--- RECORDS FOR THIS EXERCISE ---

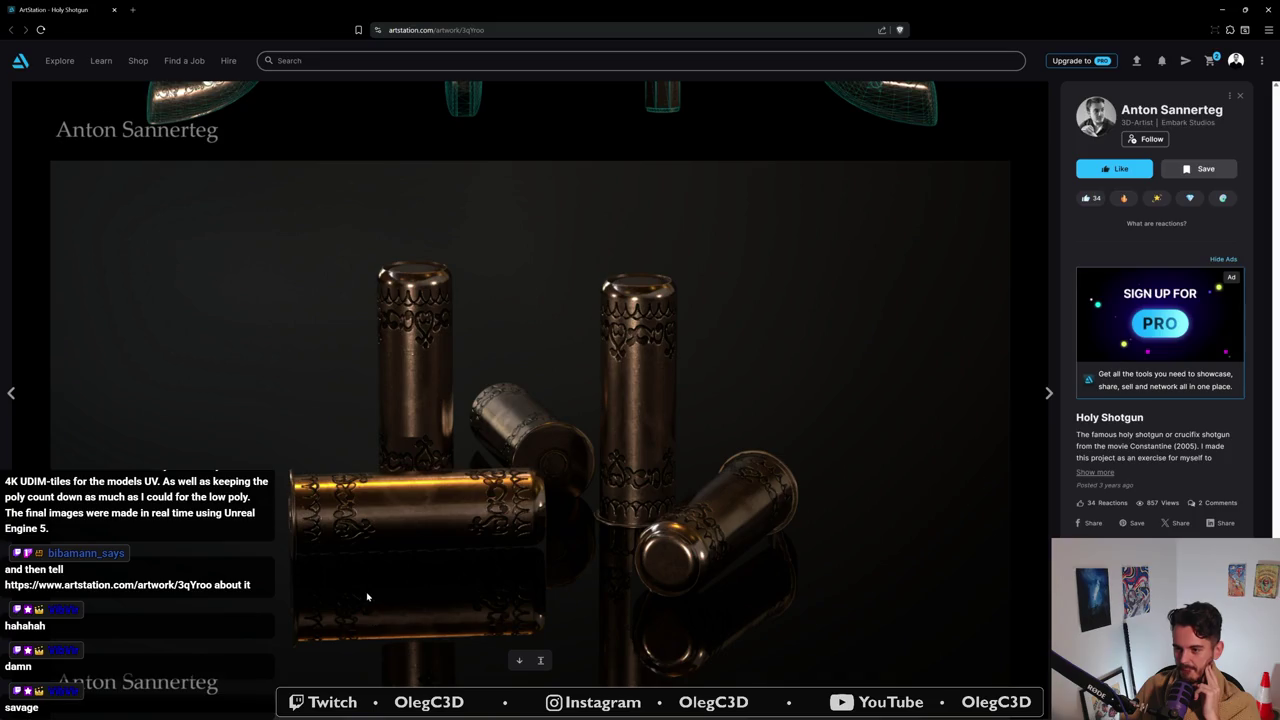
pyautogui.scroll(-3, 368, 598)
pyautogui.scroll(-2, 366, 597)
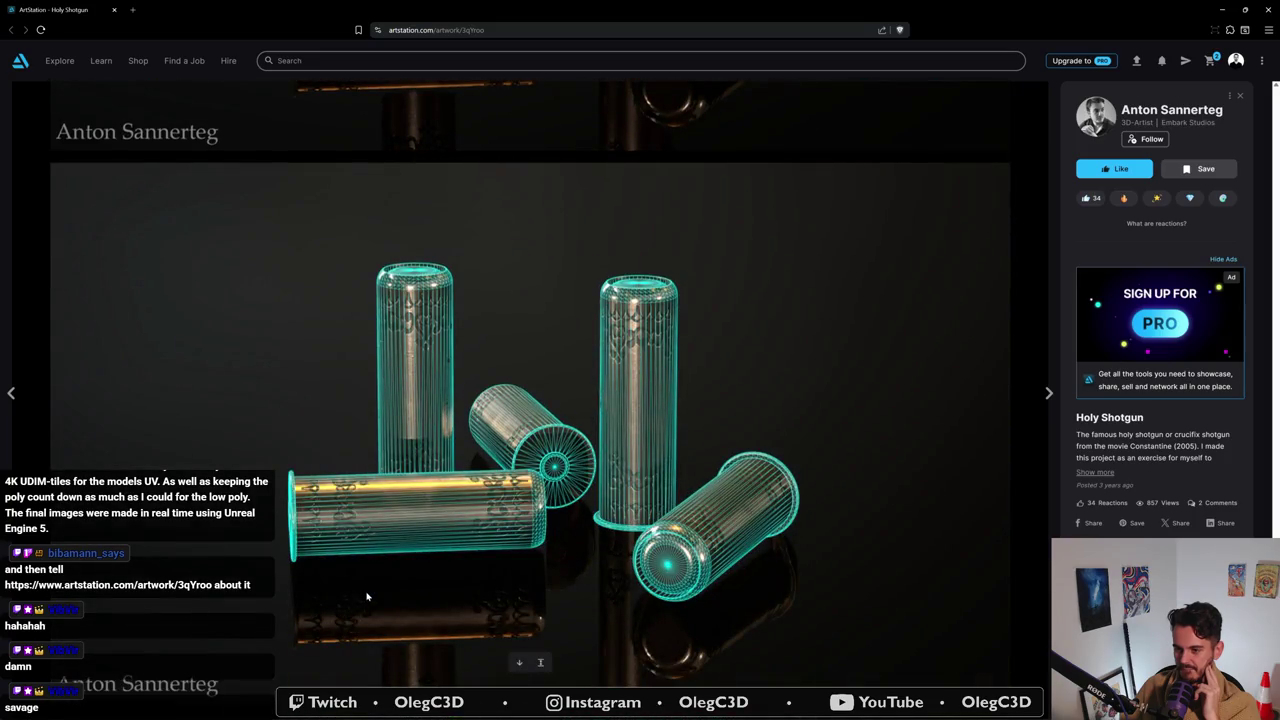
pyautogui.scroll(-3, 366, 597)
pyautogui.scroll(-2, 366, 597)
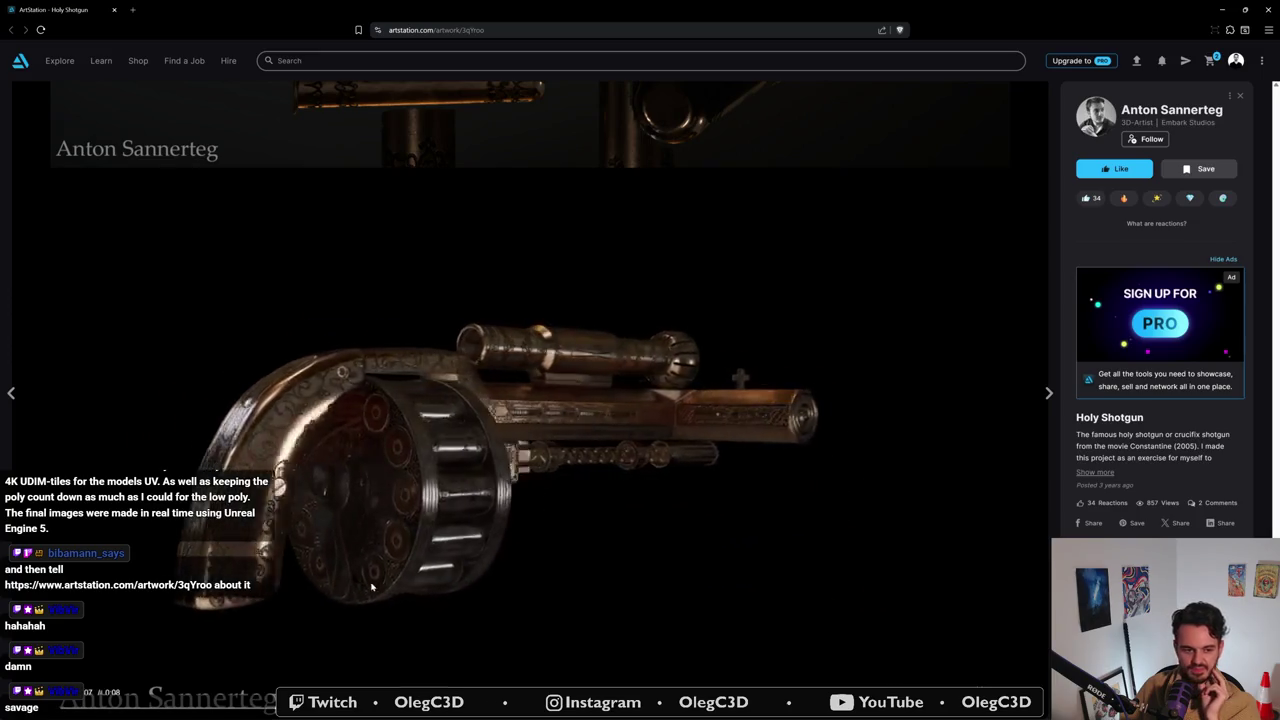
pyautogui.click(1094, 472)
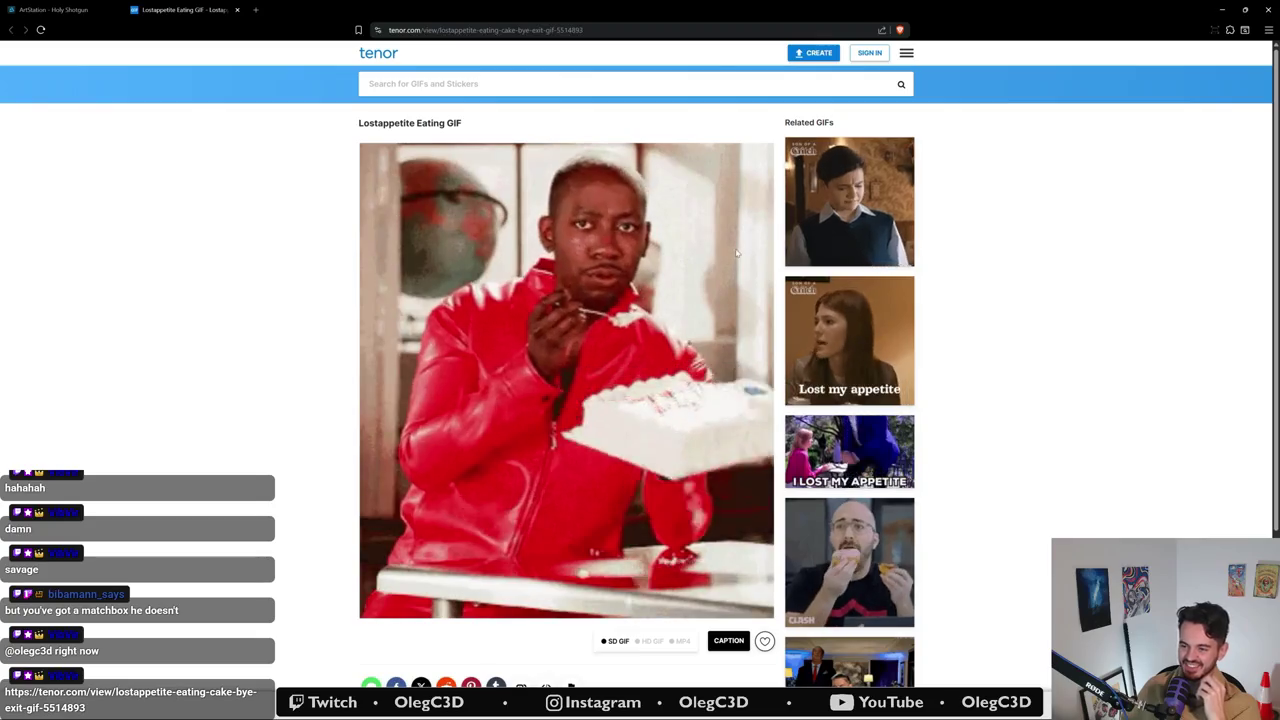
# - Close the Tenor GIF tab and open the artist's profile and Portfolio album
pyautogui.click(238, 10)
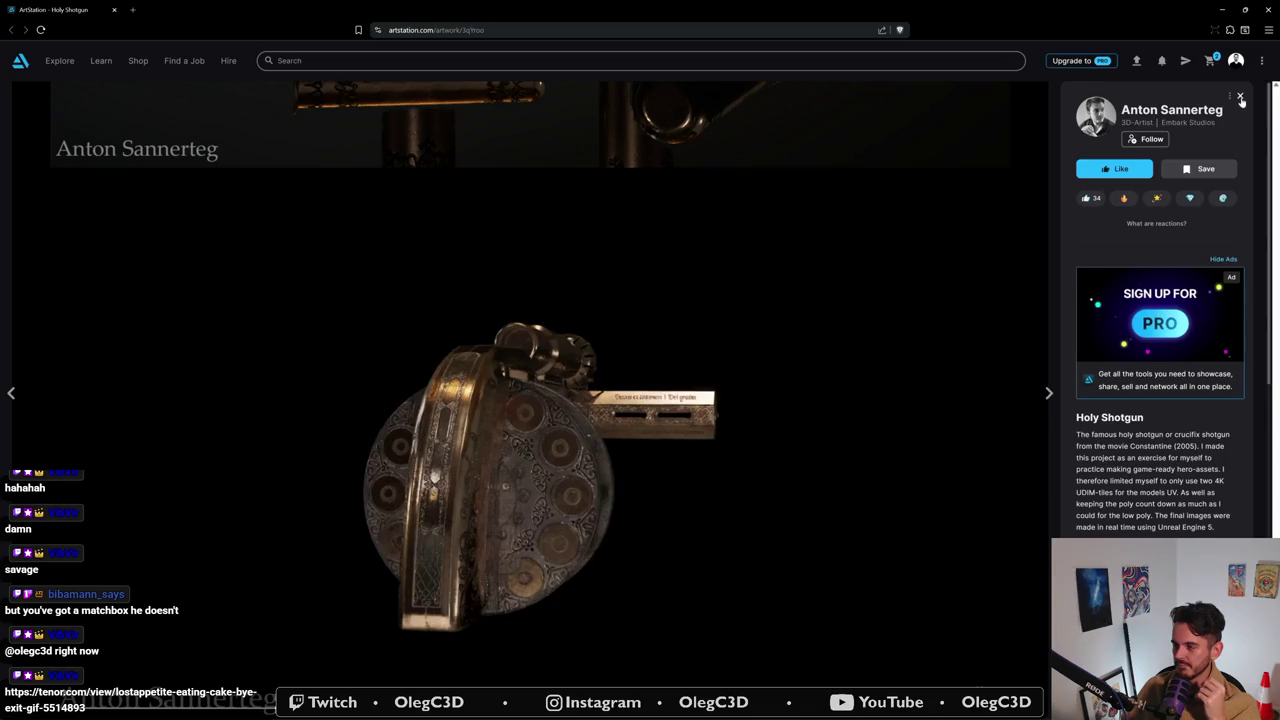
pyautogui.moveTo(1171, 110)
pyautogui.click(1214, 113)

---

Nothing but a number is needed: the count of lines above that contain "scroll".

• ANSWER SPACE
4